What are the problems in the Indian credit market that require solving? 

There are three problems in the Indian credit market that require solving: Banking regulation, bond market, and bankruptcy process. 

  • Firstly, the weaknesses of banking regulation. In India, banks have provided loans, had defaults, and then gone bankrupt after the defaults were paid. The NPA scare should not be fuelled by bank fragility; rather, it should serve as a catalyst for improvements in banking regulation that would fix the problem. 
  • Secondly, non-implementation of market-based accounting. The job of banking regulation is to force market-based accounting upon lenders, this has not been implemented. Banks have overvalued their portfolios and regulators have supported this. Regulators must force banks to assess the market value of loans and mark their portfolios to market every quarter.  
  • Thirdly, the problem is the bond market. Banks have short-dated deposits and are structurally unable to do long-term lending. There are structural failures in financial regulation which have held back the emergence of the bond market.  
  • The losses should not add to the NPA Fear; instead, they should prompt the necessary bond market changes. This is a work programme that was started in the 2015 Finance Bill but was cancelled. 
  • Fourthly, the bankruptcy code is about reducing the losses suffered by lenders when default takes place. The bankruptcy process must begin, with the committee of creditors taking over and finding a value-maximizing agreement for lenders. The bankruptcy code should make it more difficult for promoters to hide their theft, resulting in retaliatory actions. 
The way forward 
  • Regulators and agencies need to instil less fear in lenders, so that they are able to restructure debts when faced with early signs of distress.
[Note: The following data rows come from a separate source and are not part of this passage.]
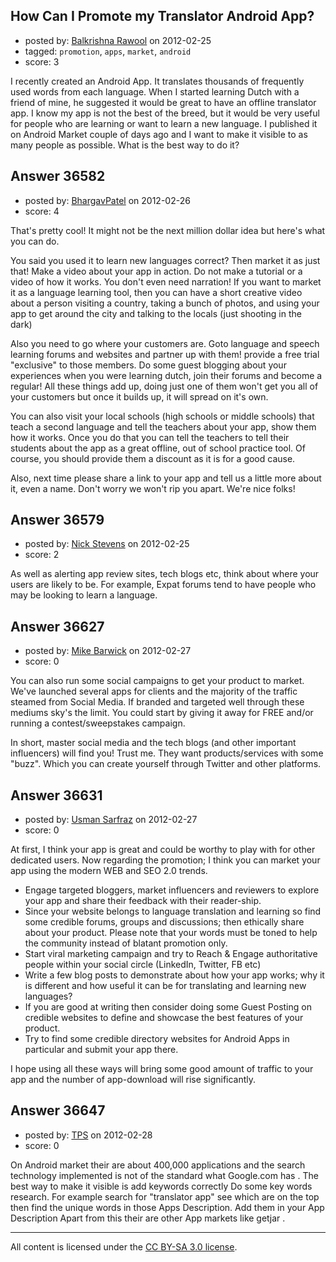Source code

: ## How Can I Promote my Translator Android App?

- posted by: [Balkrishna Rawool](https://stackexchange.com/users/-1/16628-balkrishna-rawool) on 2012-02-25
- tagged: `promotion`, `apps`, `market`, `android`
- score: 3

I recently created an Android App. It translates thousands of frequently used words from each language. 
When I started learning Dutch with a friend of mine, he suggested it would be great to have an offline translator app.
I know my app is not the best of the breed, but it would be very useful for people who are learning or want to learn a new language.
I published it on Android Market couple of days ago and I want to make it visible to as many people as possible. What is the best way to do it?


## Answer 36582

- posted by: [BhargavPatel](https://stackexchange.com/users/-1/3998-bhargavpatel) on 2012-02-26
- score: 4

That's pretty cool! It might not be the next million dollar idea but here's what you can do.

You said you used it to learn new languages correct? Then market it as just that! Make a video  about your app in action. Do not make a tutorial or a video of how it works. You don't even need narration! If you want to market it as a language learning tool, then you can have a short creative video about a person visiting a country, taking a bunch of photos, and using your app to get around the city and talking to the locals (just shooting in the dark)

Also you need to go where your customers are. Goto language and speech learning forums and websites and partner up with them! provide a free trial "exclusive" to those members. Do some guest blogging about your experiences when you were learning dutch, join their forums and become a regular! All these things add up, doing just one of them won't get you all of your customers but once it builds up, it will spread on it's own. 

You can also visit your local schools (high schools or middle schools) that teach a second language and tell the teachers about your app, show them how it works. Once you do that you can tell the teachers to tell their students about the app as a great offline, out of school practice tool. Of course, you should provide them a discount as it is for a good cause. 

Also, next time please share a link to your app and tell us a little more about it, even a name. Don't worry we won't rip you apart. We're nice folks!


## Answer 36579

- posted by: [Nick Stevens](https://stackexchange.com/users/-1/15902-nick-stevens) on 2012-02-25
- score: 2

As well as alerting app review sites, tech blogs etc, think about where your users are likely to be. For example, Expat forums tend to have people who may be looking to learn a language.


## Answer 36627

- posted by: [Mike Barwick](https://stackexchange.com/users/-1/16444-mike-barwick) on 2012-02-27
- score: 0

You can also run some social campaigns to get your product to market. We've launched several apps for clients and the majority of the traffic steamed from Social Media. If branded and targeted well through these mediums sky's the limit. You could start by giving it away for FREE and/or running a contest/sweepstakes campaign.

In short, master social media and the tech blogs (and other important influencers) will find you! Trust me. They want products/services with some "buzz". Which you can create yourself through Twitter and other platforms.





## Answer 36631

- posted by: [Usman Sarfraz](https://stackexchange.com/users/-1/9246-usman-sarfraz) on 2012-02-27
- score: 0

At first, I think your app is great and could be worthy to play with for other dedicated users. Now regarding the promotion; I think you can market your app using the modern WEB and SEO 2.0 trends.

 - Engage targeted bloggers, market influencers and reviewers to explore your app and share their feedback with their reader-ship.
 - Since your website belongs to language translation and learning so find some credible forums, groups and discussions; then ethically share about your product. Please note that your words must be toned to help the community instead of blatant promotion only.
 - Start viral marketing campaign and try to Reach & Engage authoritative people within your social circle (LinkedIn, Twitter, FB etc)
 - Write a few blog posts to demonstrate about how your app works; why it is different and how useful it can be for translating and learning new languages?
 - If you are good at writing then consider doing some Guest Posting on credible websites to define and showcase the best features of your product.
 - Try to find some credible directory websites for Android Apps in particular and submit your app there.

I hope using all these ways will bring some good amount of traffic to your app and the number of app-download will rise significantly.



## Answer 36647

- posted by: [TPS](https://stackexchange.com/users/-1/16645-tps) on 2012-02-28
- score: 0

On Android market their are about 400,000 applications and the search technology implemented is not of the standard what Google.com has . The best way to make it visible is add keywords correctly
Do some key words research. For example search for "translator app" see which are on the top then find the unique words in those Apps Description. Add them in your App Description
Apart from this their are other App markets like getjar .

 



---

All content is licensed under the [CC BY-SA 3.0 license](https://creativecommons.org/licenses/by-sa/3.0/).
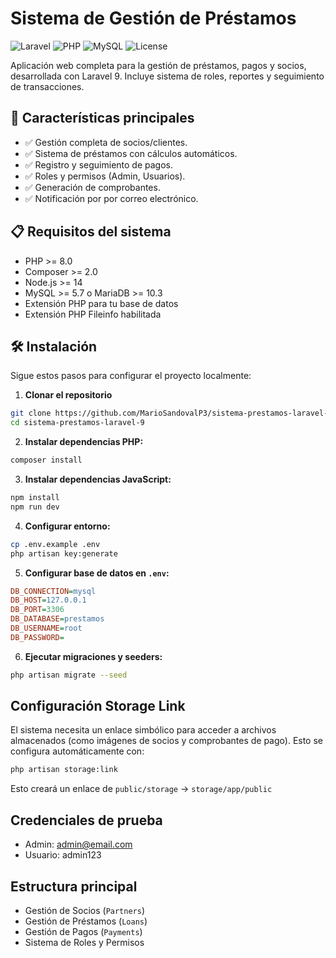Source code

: # Sistema de Gestión de Préstamos

![Laravel](https://img.shields.io/badge/Laravel-9-red.svg)
![PHP](https://img.shields.io/badge/PHP-8.0+-777BB4.svg)
![MySQL](https://img.shields.io/badge/MySQL-5.7+-4479A1.svg)
![License](https://img.shields.io/badge/License-MIT-blue.svg)

Aplicación web completa para la gestión de préstamos, pagos y socios, desarrollada con Laravel 9. Incluye sistema de roles, reportes y seguimiento de transacciones.

## 🚀 Características principales

- ✅ Gestión completa de socios/clientes.
- ✅ Sistema de préstamos con cálculos automáticos.
- ✅ Registro y seguimiento de pagos.
- ✅ Roles y permisos (Admin, Usuarios).
- ✅ Generación de comprobantes.
- ✅ Notificación por por correo electrónico.


## 📋 Requisitos del sistema

- PHP >= 8.0
- Composer >= 2.0
- Node.js >= 14
- MySQL >= 5.7 o MariaDB >= 10.3
- Extensión PHP para tu base de datos
- Extensión PHP Fileinfo habilitada

## 🛠️ Instalación

Sigue estos pasos para configurar el proyecto localmente:

1. **Clonar el repositorio**
```bash
git clone https://github.com/MarioSandovalP3/sistema-prestamos-laravel-9.git
cd sistema-prestamos-laravel-9
```

2. **Instalar dependencias PHP:**
```bash
composer install
```

3. **Instalar dependencias JavaScript:**
```bash
npm install
npm run dev
```

4. **Configurar entorno:**
```bash
cp .env.example .env
php artisan key:generate
```

5. **Configurar base de datos en `.env`:**
```ini
DB_CONNECTION=mysql
DB_HOST=127.0.0.1
DB_PORT=3306
DB_DATABASE=prestamos
DB_USERNAME=root
DB_PASSWORD=
```

6. **Ejecutar migraciones y seeders:**
```bash
php artisan migrate --seed
```

## Configuración Storage Link

El sistema necesita un enlace simbólico para acceder a archivos almacenados (como imágenes de socios y comprobantes de pago). Esto se configura automáticamente con:

```bash
php artisan storage:link
```

Esto creará un enlace de `public/storage` → `storage/app/public`

## Credenciales de prueba

- Admin: admin@email.com
- Usuario: admin123

## Estructura principal

- Gestión de Socios (`Partners`)
- Gestión de Préstamos (`Loans`) 
- Gestión de Pagos (`Payments`)
- Sistema de Roles y Permisos
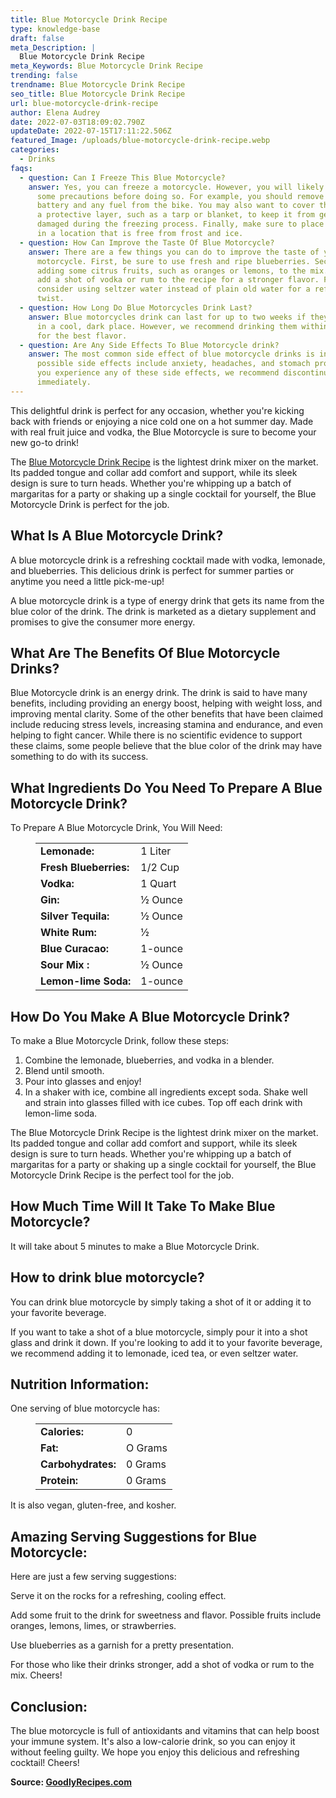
 ```yaml
---
title: Blue Motorcycle Drink Recipe
type: knowledge-base
draft: false
meta_Description: |
  Blue Motorcycle Drink Recipe
meta_Keywords: Blue Motorcycle Drink Recipe
trending: false
trendname: Blue Motorcycle Drink Recipe
seo_title: Blue Motorcycle Drink Recipe
url: blue-motorcycle-drink-recipe
author: Elena Audrey
date: 2022-07-03T18:09:02.790Z
updateDate: 2022-07-15T17:11:22.506Z
featured_Image: /uploads/blue-motorcycle-drink-recipe.webp
categories:
  - Drinks
faqs:
  - question: Can I Freeze This Blue Motorcycle?
    answer: Yes, you can freeze a motorcycle. However, you will likely need to take
      some precautions before doing so. For example, you should remove the
      battery and any fuel from the bike. You may also want to cover the bike in
      a protective layer, such as a tarp or blanket, to keep it from getting
      damaged during the freezing process. Finally, make sure to place the bike
      in a location that is free from frost and ice.
  - question: How Can Improve the Taste Of Blue Motorcycle?
    answer: There are a few things you can do to improve the taste of your blue
      motorcycle. First, be sure to use fresh and ripe blueberries. Second, try
      adding some citrus fruits, such as oranges or lemons, to the mix. Third,
      add a shot of vodka or rum to the recipe for a stronger flavor. Finally,
      consider using seltzer water instead of plain old water for a refreshing
      twist.
  - question: How Long Do Blue Motorcycles Drink Last?
    answer: Blue motorcycles drink can last for up to two weeks if they are stored
      in a cool, dark place. However, we recommend drinking them within one week
      for the best flavor.
  - question: Are Any Side Effects To Blue Motorcycle drink?
    answer: The most common side effect of blue motorcycle drinks is insomnia. Other
      possible side effects include anxiety, headaches, and stomach problems. If
      you experience any of these side effects, we recommend discontinuing use
      immediately.
---
```

This delightful drink is perfect for any occasion, whether you're kicking back with friends or enjoying a nice cold one on a hot summer day. Made with real fruit juice and vodka, the Blue Motorcycle is sure to become your new go-to drink!

The [Blue Motorcycle Drink Recipe](https://goodlyrecipes.com/blue-motorcycle-drink-recipe/) is the lightest drink mixer on the market. Its padded tongue and collar add comfort and support, while its sleek design is sure to turn heads. Whether you're whipping up a batch of margaritas for a party or shaking up a single cocktail for yourself, the Blue Motorcycle Drink is perfect for the job.

## **What Is A Blue Motorcycle Drink?**

A blue motorcycle drink is a refreshing cocktail made with vodka, lemonade, and blueberries. This delicious drink is perfect for summer parties or anytime you need a little pick-me-up!

A blue motorcycle drink is a type of energy drink that gets its name from the blue color of the drink. The drink is marketed as a dietary supplement and promises to give the consumer more energy.

## **What Are The Benefits Of Blue Motorcycle Drinks?**

Blue Motorcycle drink is an energy drink. The drink is said to have many benefits, including providing an energy boost, helping with weight loss, and improving mental clarity. Some of the other benefits that have been claimed include reducing stress levels, increasing stamina and endurance, and even helping to fight cancer. While there is no scientific evidence to support these claims, some people believe that the blue color of the drink may have something to do with its success.

## **What Ingredients Do You Need To Prepare A Blue Motorcycle Drink?**

To Prepare A Blue Motorcycle Drink, You Will Need:

<figure class="wp-block-table is-style-stripes">
  <table>
    <tbody>
      <tr>
        <td>
          <strong>Lemonade:</strong>
        </td>
        <td>1 Liter</td>
      </tr>
      <tr>
        <td>
          <strong>Fresh Blueberries:</strong>
        </td>
        <td>1/2 Cup</td>
      </tr>
      <tr>
        <td>
          <strong>Vodka:</strong>
        </td>
        <td>1 Quart</td>
      </tr>
      <tr>
        <td>
          <strong>Gin:</strong>
        </td>
        <td>½ Ounce</td>
     </tr>
      <tr>
        <td>
          <strong>Silver Tequila:</strong>
        </td>
        <td>½ Ounce</td>
      </tr>
<tr>
        <td>
          <strong>White Rum:</strong>
        </td>
        <td>½ </td>
      </tr>
<tr>
        <td>
          <strong>Blue Curacao:</strong>
        </td>
        <td>1-ounce</td>
      </tr>
<tr>
        <td>
          <strong>Sour Mix :</strong>
        </td>
        <td>½ Ounce</td>
      </tr>
<tr>
        <td>
          <strong>Lemon-lime Soda:</strong>
        </td>
        <td>1-ounce</td>
      </tr>
    </tbody>

</tbody>
  </table>
</figure>

## **How Do You Make A Blue Motorcycle Drink?**

To make a Blue Motorcycle Drink, follow these steps:

1. Combine the lemonade, blueberries, and vodka in a blender.
2. Blend until smooth.
3. Pour into glasses and enjoy!
4. In a shaker with ice, combine all ingredients except soda. Shake well and strain into glasses filled with ice cubes. Top off each drink with lemon-lime soda.

The Blue Motorcycle Drink Recipe is the lightest drink mixer on the market. Its padded tongue and collar add comfort and support, while its sleek design is sure to turn heads. Whether you're whipping up a batch of margaritas for a party or shaking up a single cocktail for yourself, the Blue Motorcycle Drink Recipe is the perfect tool for the job.

## **How Much Time Will It Take To Make Blue Motorcycle?**

It will take about 5 minutes to make a Blue Motorcycle Drink.

## **How to drink blue motorcycle?**

You can drink blue motorcycle by simply taking a shot of it or adding it to your favorite beverage.

If you want to take a shot of a blue motorcycle, simply pour it into a shot glass and drink it down. If you're looking to add it to your favorite beverage, we recommend adding it to lemonade, iced tea, or even seltzer water.

## **Nutrition Information:**

One serving of blue motorcycle has:

<figure class="wp-block-table is-style-stripes">
  <table>
    <tbody>
      <tr>
        <td>
          <strong>Calories:</strong>
        </td>
        <td>0</td>
      </tr>
      <tr>
        <td>
          <strong>Fat:</strong>
        </td>
        <td>O Grams</td>
      </tr>
      <tr>
        <td>
          <strong>Carbohydrates:</strong>
        </td>
        <td>0 Grams</td>
      </tr>
      <tr>
        <td>
          <strong>Protein:</strong>
        </td>
        <td>0 Grams</td>
     </tr>
    </tbody>
  </table>
</figure>

It is also vegan, gluten-free, and kosher.

## **Amazing Serving Suggestions for Blue Motorcycle:**

Here are just a few serving suggestions:

Serve it on the rocks for a refreshing, cooling effect.

Add some fruit to the drink for sweetness and flavor. Possible fruits include oranges, lemons, limes, or strawberries.

Use blueberries as a garnish for a pretty presentation.

For those who like their drinks stronger, add a shot of vodka or rum to the mix. Cheers!

## **Conclusion:**

The blue motorcycle is full of antioxidants and vitamins that can help boost your immune system. It's also a low-calorie drink, so you can enjoy it without feeling guilty. We hope you enjoy this delicious and refreshing cocktail! Cheers!

**Source: <a href="https://goodlyrecipes.com/" target="_blank" rel="noopener">GoodlyRecipes.com</a>**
A small loss in restructuring is generally better than a large loss in bankruptcy.  
  • The Indian bankruptcy reform has been in play since 2016, but the elements described here have not fallen into place through the combination of regulators, courts, departments, and agencies. 

 The problems of the bankruptcy process should not fuel the NPA Scare; they should generate the energy to come back into the bankruptcy reform with fresh energy and intellectual capacity.